[SUPPLIED RECORDS Boundary: Start]

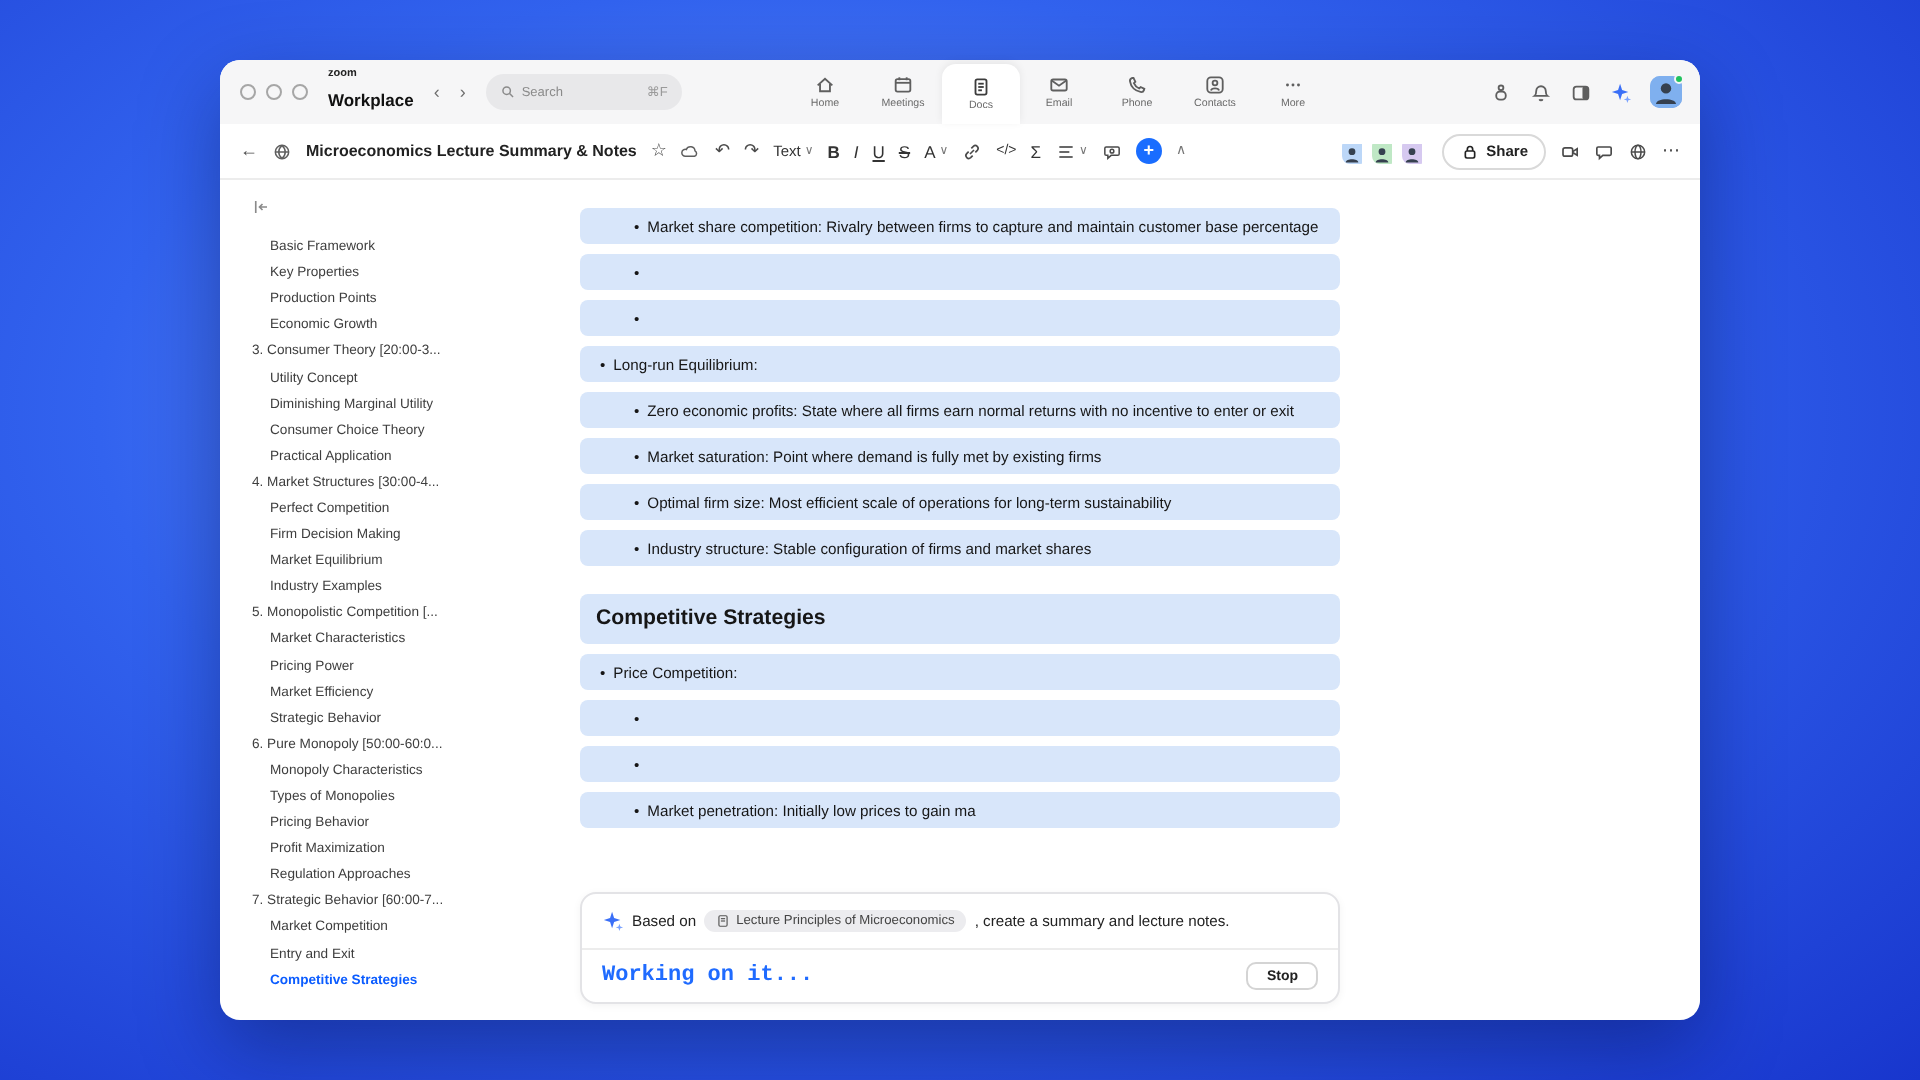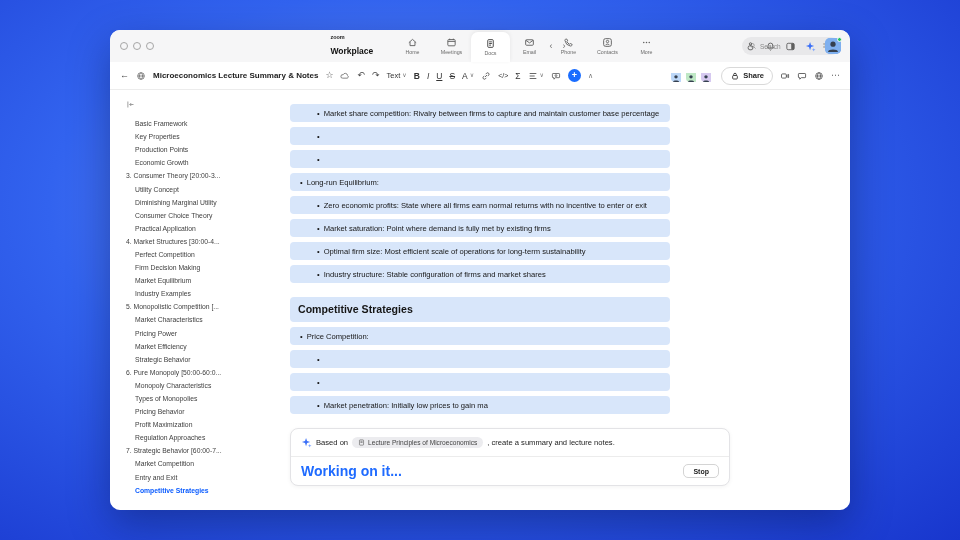--- a/index.html
+++ b/index.html
@@ -9,21 +9,21 @@
     background: radial-gradient(ellipse at 42% 38%, #6a94f8 0%, #3263ef 45%, #1836cd 100%);
     position:relative;
   }
   .window {
     position:absolute; left:110px; top:30px; width:740px; height:480px;
     border-radius:10px; background:#fff; box-shadow:0 14px 40px rgba(0,10,60,.38);
   }
   
   .chrome {
     position:relative; height:32px; background:#f6f6f7;
-    border-radius:10px 10px 0 0; display:flex; align-items:center; padding:0 10px;justify-content:space-between;
+    border-radius:10px 10px 0 0; display:flex; align-items:center; padding:0 10px;
   }
   .traffic { display:flex; gap:5px; margin-right:10px; }
   .traffic span { width:8px; height:8px; border-radius:50%; border:1px solid #a6a6a6; display:block; }
   .brand { line-height:1; margin-right:10px; }
   .brand .b-top { font-size:5.5px; color:#222; display:block; font-weight:700; }
   .brand .b-bottom { font-size:8.5px; color:#111; font-weight:700; }
   .navarrows { display:flex; gap:10px; color:#6d6d6d; font-size:9px; margin-right:10px; }
   .navarrows span { cursor:default; }
   .searchpill {
     display:flex; align-items:center; gap:3px; width:98px; height:18px;
@@ -80,27 +80,27 @@
   .side-item.lvl2 { padding-left:10px; }
   .side-item.active { color:#0b5cff; font-weight:700; }
   .canvas { flex:1; padding:14px 0 0 8px; }
   .doc-blocks { width:380px; display:flex; flex-direction:column; gap:5px; }
   .block { background:#d8e6fa; border-radius:4px; font-size:7.6px; line-height:1.45; color:#161616; padding:3.5px 8px; display:flex; }
   .block .marker { margin-right:4px; }
   .block.lvl1 { padding-left:10px; }
   .block.lvl2 { padding-left:27px; }
   .block.heading { font-weight:700; font-size:10.6px; padding:5px 8px; margin-top:9px; display:block; }
   
-  .ai-card { width:440px; margin-top:14px; border:1px solid #e3e3e6; border-radius:8px; background:#fff; box-shadow:0 1px 4px rgba(0,0,0,.05); }
+  .ai-card { width:380px; margin-top:32px; border:1px solid #e3e3e6; border-radius:8px; background:#fff; box-shadow:0 1px 4px rgba(0,0,0,.05); }
   .ai-row1 { display:flex; align-items:center; gap:4px; padding:8px 10px; font-size:7.6px; color:#222; flex-wrap:nowrap; }
   .ai-row1 svg { width:11px; height:11px; flex-shrink:0; }
   .ai-chip { display:inline-flex; align-items:center; gap:3px; background:#ececef; border-radius:8px; padding:2px 6px; font-size:6.6px; color:#444; white-space:nowrap; }
   .ai-chip svg { width:7px; height:7px; }
   .ai-row2 { display:flex; align-items:center; justify-content:space-between; border-top:1px solid #ececec; padding:6px 10px; }
-  .ai-status { font-size:14px; font-weight:600; color:#1f6bff; }
+  .ai-status { font-size:11px; font-weight:600; color:#1f6bff;font-family:Liberation Mono, monospace; }
   .stopbtn { border:1px solid #d4d4d4; border-radius:5px; padding:2.5px 9px; font-size:7px; font-weight:600; color:#222; background:#fff; }
 </style>
 </head>
 <body>
 
 <div class="window">
 
   <div class="chrome">
     <div class="traffic">
       <span></span>

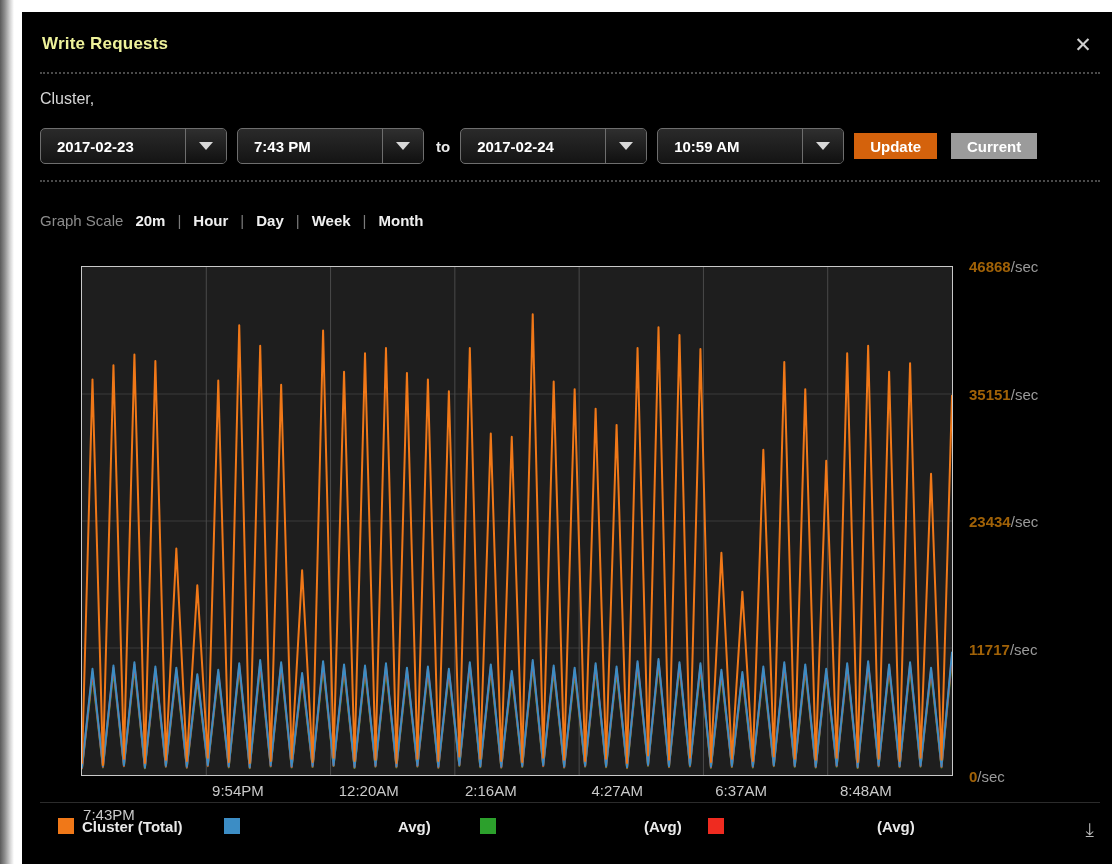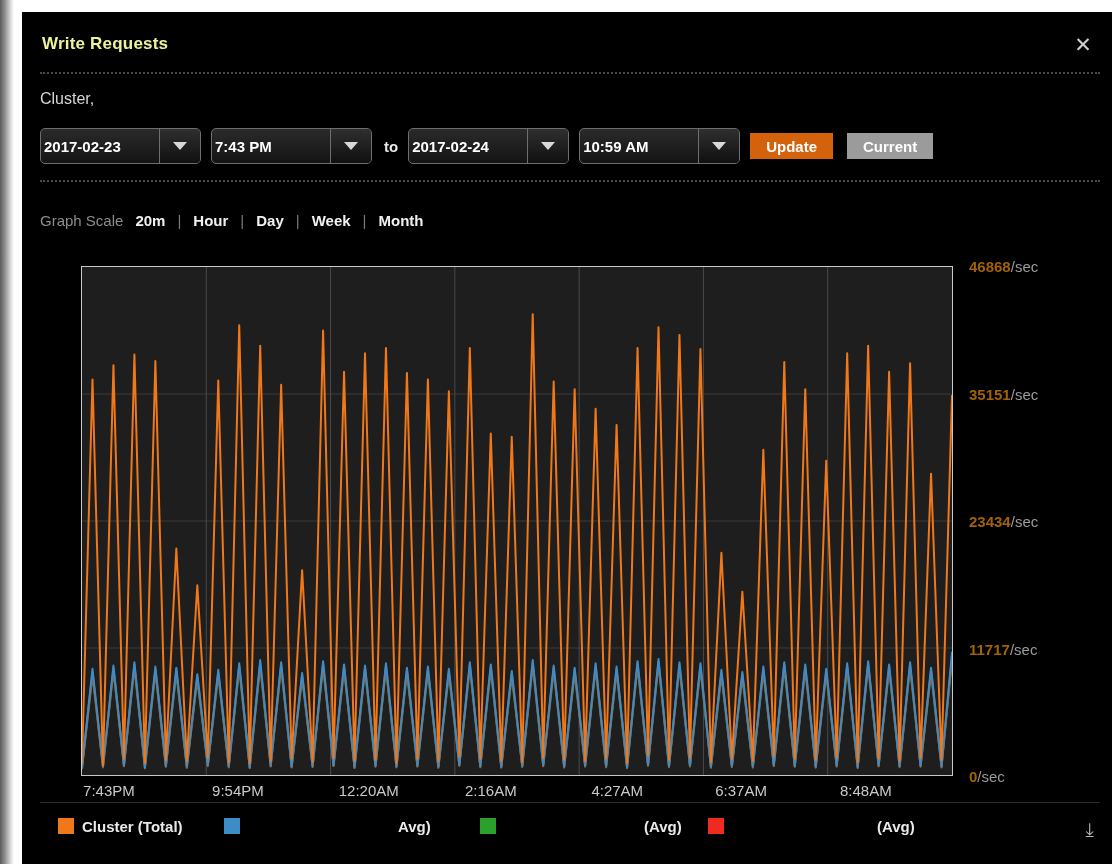--- a/index.html
+++ b/index.html
@@ -54,21 +54,21 @@
   }
   .combo{
     display:flex;align-items:stretch;height:34px;
     border:1px solid #6e6e6e;border-radius:5px;
     background:linear-gradient(to bottom,#2a2a2a,#141414);
     overflow:hidden;
     margin-right:10px;
   }
   .combo .val{
     display:flex;align-items:center;
-    padding:0 3px;
+    padding:0 16px;
     font-size:15px;font-weight:bold;color:#ffffff;
     white-space:nowrap;
     min-width:112px;
   }
   .combo .arrow{
     width:40px;display:flex;align-items:center;justify-content:center;
     border-left:1px solid #6e6e6e;
     background:linear-gradient(to bottom,#2f2f2f,#101010);
     cursor:pointer;
   }
@@ -223,21 +223,21 @@
         </svg>
     </div>
     <div class="ylabels" id="ylabels">
         <div class="ytick" style="top: 522px;"><b>0</b>/sec</div>
         <div class="ytick" style="top: 394.5px;"><b>11717</b>/sec</div>
         <div class="ytick" style="top: 267px;"><b>23434</b>/sec</div>
         <div class="ytick" style="top: 139.5px;"><b>35151</b>/sec</div>
         <div class="ytick" style="top: 12px;"><b>46868</b>/sec</div>
       </div>
     <div class="xlabels" id="xlabels">
-        <div class="xtick" style="left: 27.904px;">7:43PM</div>
+        <div class="xtick" style="left: 27.904px; margin-top: 24px;">7:43PM</div>
         <div class="xtick" style="left: 156.96px;">9:54PM</div>
         <div class="xtick" style="left: 287.76px;">12:20AM</div>
         <div class="xtick" style="left: 409.84px;">2:16AM</div>
         <div class="xtick" style="left: 536.28px;">4:27AM</div>
         <div class="xtick" style="left: 660.104px;">6:37AM</div>
         <div class="xtick" style="left: 784.8px;">8:48AM</div>
       </div>
   </div>
 
   <div class="legend-sep"></div>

[SUPPLIED RECORDS Boundary: End]

ASSIGNED TASK: Return each entry exactly as given. Leave the images out.

TASK RESPONSE:
--- a/index.html
+++ b/index.html
@@ -9,21 +9,21 @@
     background: radial-gradient(ellipse at 42% 38%, #6a94f8 0%, #3263ef 45%, #1836cd 100%);
     position:relative;
   }
   .window {
     position:absolute; left:110px; top:30px; width:740px; height:480px;
     border-radius:10px; background:#fff; box-shadow:0 14px 40px rgba(0,10,60,.38);
   }
   
   .chrome {
     position:relative; height:32px; background:#f6f6f7;
-    border-radius:10px 10px 0 0; display:flex; align-items:center; padding:0 10px;justify-content:space-between;
+    border-radius:10px 10px 0 0; display:flex; align-items:center; padding:0 10px;
   }
   .traffic { display:flex; gap:5px; margin-right:10px; }
   .traffic span { width:8px; height:8px; border-radius:50%; border:1px solid #a6a6a6; display:block; }
   .brand { line-height:1; margin-right:10px; }
   .brand .b-top { font-size:5.5px; color:#222; display:block; font-weight:700; }
   .brand .b-bottom { font-size:8.5px; color:#111; font-weight:700; }
   .navarrows { display:flex; gap:10px; color:#6d6d6d; font-size:9px; margin-right:10px; }
   .navarrows span { cursor:default; }
   .searchpill {
     display:flex; align-items:center; gap:3px; width:98px; height:18px;
@@ -80,27 +80,27 @@
   .side-item.lvl2 { padding-left:10px; }
   .side-item.active { color:#0b5cff; font-weight:700; }
   .canvas { flex:1; padding:14px 0 0 8px; }
   .doc-blocks { width:380px; display:flex; flex-direction:column; gap:5px; }
   .block { background:#d8e6fa; border-radius:4px; font-size:7.6px; line-height:1.45; color:#161616; padding:3.5px 8px; display:flex; }
   .block .marker { margin-right:4px; }
   .block.lvl1 { padding-left:10px; }
   .block.lvl2 { padding-left:27px; }
   .block.heading { font-weight:700; font-size:10.6px; padding:5px 8px; margin-top:9px; display:block; }
   
-  .ai-card { width:440px; margin-top:14px; border:1px solid #e3e3e6; border-radius:8px; background:#fff; box-shadow:0 1px 4px rgba(0,0,0,.05); }
+  .ai-card { width:380px; margin-top:32px; border:1px solid #e3e3e6; border-radius:8px; background:#fff; box-shadow:0 1px 4px rgba(0,0,0,.05); }
   .ai-row1 { display:flex; align-items:center; gap:4px; padding:8px 10px; font-size:7.6px; color:#222; flex-wrap:nowrap; }
   .ai-row1 svg { width:11px; height:11px; flex-shrink:0; }
   .ai-chip { display:inline-flex; align-items:center; gap:3px; background:#ececef; border-radius:8px; padding:2px 6px; font-size:6.6px; color:#444; white-space:nowrap; }
   .ai-chip svg { width:7px; height:7px; }
   .ai-row2 { display:flex; align-items:center; justify-content:space-between; border-top:1px solid #ececec; padding:6px 10px; }
-  .ai-status { font-size:14px; font-weight:600; color:#1f6bff; }
+  .ai-status { font-size:11px; font-weight:600; color:#1f6bff;font-family:Liberation Mono, monospace; }
   .stopbtn { border:1px solid #d4d4d4; border-radius:5px; padding:2.5px 9px; font-size:7px; font-weight:600; color:#222; background:#fff; }
 </style>
 </head>
 <body>
 
 <div class="window">
 
   <div class="chrome">
     <div class="traffic">
       <span></span>

--- a/index.html
+++ b/index.html
@@ -54,21 +54,21 @@
   }
   .combo{
     display:flex;align-items:stretch;height:34px;
     border:1px solid #6e6e6e;border-radius:5px;
     background:linear-gradient(to bottom,#2a2a2a,#141414);
     overflow:hidden;
     margin-right:10px;
   }
   .combo .val{
     display:flex;align-items:center;
-    padding:0 3px;
+    padding:0 16px;
     font-size:15px;font-weight:bold;color:#ffffff;
     white-space:nowrap;
     min-width:112px;
   }
   .combo .arrow{
     width:40px;display:flex;align-items:center;justify-content:center;
     border-left:1px solid #6e6e6e;
     background:linear-gradient(to bottom,#2f2f2f,#101010);
     cursor:pointer;
   }
@@ -223,21 +223,21 @@
         </svg>
     </div>
     <div class="ylabels" id="ylabels">
         <div class="ytick" style="top: 522px;"><b>0</b>/sec</div>
         <div class="ytick" style="top: 394.5px;"><b>11717</b>/sec</div>
         <div class="ytick" style="top: 267px;"><b>23434</b>/sec</div>
         <div class="ytick" style="top: 139.5px;"><b>35151</b>/sec</div>
         <div class="ytick" style="top: 12px;"><b>46868</b>/sec</div>
       </div>
     <div class="xlabels" id="xlabels">
-        <div class="xtick" style="left: 27.904px;">7:43PM</div>
+        <div class="xtick" style="left: 27.904px; margin-top: 24px;">7:43PM</div>
         <div class="xtick" style="left: 156.96px;">9:54PM</div>
         <div class="xtick" style="left: 287.76px;">12:20AM</div>
         <div class="xtick" style="left: 409.84px;">2:16AM</div>
         <div class="xtick" style="left: 536.28px;">4:27AM</div>
         <div class="xtick" style="left: 660.104px;">6:37AM</div>
         <div class="xtick" style="left: 784.8px;">8:48AM</div>
       </div>
   </div>
 
   <div class="legend-sep"></div>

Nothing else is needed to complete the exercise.